Discipling is costly and time consuming. While striving for multiplication, church planters must avoid shortcuts. Several authors have identified three stages in Jesus’s plan of spiritual formation (Bruce 1971; Hull 1988). It is helpful to envision discipleship reproduction as a process, and what better pattern to follow than the one Jesus established with his disciples?
In the first stage, the disciples observed Jesus’s ministry of teaching, healing, and serving. Later they were called to leave their occupations to follow Jesus. In the third stage they received deeper teaching and were sent out on practical ministry tours.
Discipleship is also costly because it involves life-on-life mentoring in order to extend the lordship of Christ to a person’s entire being: thought, belief, behavior, relationships, and character.
This is the New Testament pattern.
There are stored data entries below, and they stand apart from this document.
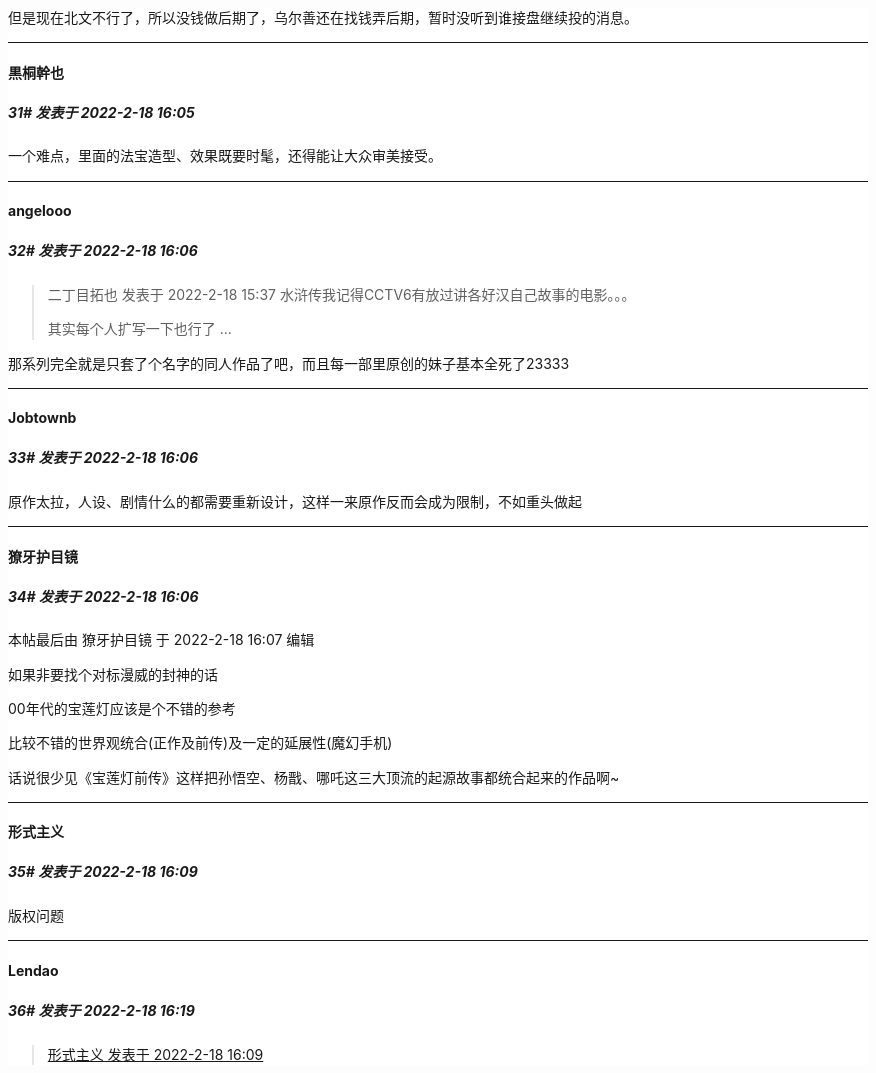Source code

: 但是现在北文不行了，所以没钱做后期了，乌尔善还在找钱弄后期，暂时没听到谁接盘继续投的消息。



*****

####  黒桐幹也  
##### 31#       发表于 2022-2-18 16:05

一个难点，里面的法宝造型、效果既要时髦，还得能让大众审美接受。

*****

####  angelooo  
##### 32#       发表于 2022-2-18 16:06

<blockquote>二丁目拓也 发表于 2022-2-18 15:37
水浒传我记得CCTV6有放过讲各好汉自己故事的电影。。。

其实每个人扩写一下也行了 ...</blockquote>
那系列完全就是只套了个名字的同人作品了吧，而且每一部里原创的妹子基本全死了23333

*****

####  Jobtownb  
##### 33#       发表于 2022-2-18 16:06

原作太拉，人设、剧情什么的都需要重新设计，这样一来原作反而会成为限制，不如重头做起

*****

####  獠牙护目镜  
##### 34#       发表于 2022-2-18 16:06

 本帖最后由 獠牙护目镜 于 2022-2-18 16:07 编辑 

如果非要找个对标漫威的封神的话

00年代的宝莲灯应该是个不错的参考

比较不错的世界观统合(正作及前传)及一定的延展性(魔幻手机)

话说很少见《宝莲灯前传》这样把孙悟空、杨戬、哪吒这三大顶流的起源故事都统合起来的作品啊~

*****

####  形式主义  
##### 35#       发表于 2022-2-18 16:09

版权问题

*****

####  Lendao  
##### 36#       发表于 2022-2-18 16:19

<blockquote><a href="httphttps://bbs.saraba1st.com/2b/forum.php?mod=redirect&amp;goto=findpost&amp;pid=54741635&amp;ptid=2053317" target="_blank">形式主义 发表于 2022-2-18 16:09</a>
Jesus walked, talked, taught, corrected, demonstrated, fed, helped and received help from his disciples. His first discipling activity was hospitality. He asked two curious followers of John the Baptist, “What do you want?” and then invited them to share a day with him (John 1:38–39). Paul followed the Master’s plan of discipling and compared his care for the Thessalonians to the nurturing of a mother (1 Thess. 2:7–9). Spiritual parenting can be painful as well: Paul addresses the Galatians as “my dear children, for whom I am again in the pains of childbirth until Christ is formed in you” (Gal. 4:19).
Craig Ott and Gene Wilson, Global Church Planting: Biblical Principles and Best Practices for Multiplication (Grand Rapids, MI: Baker Academic, 2011), 234.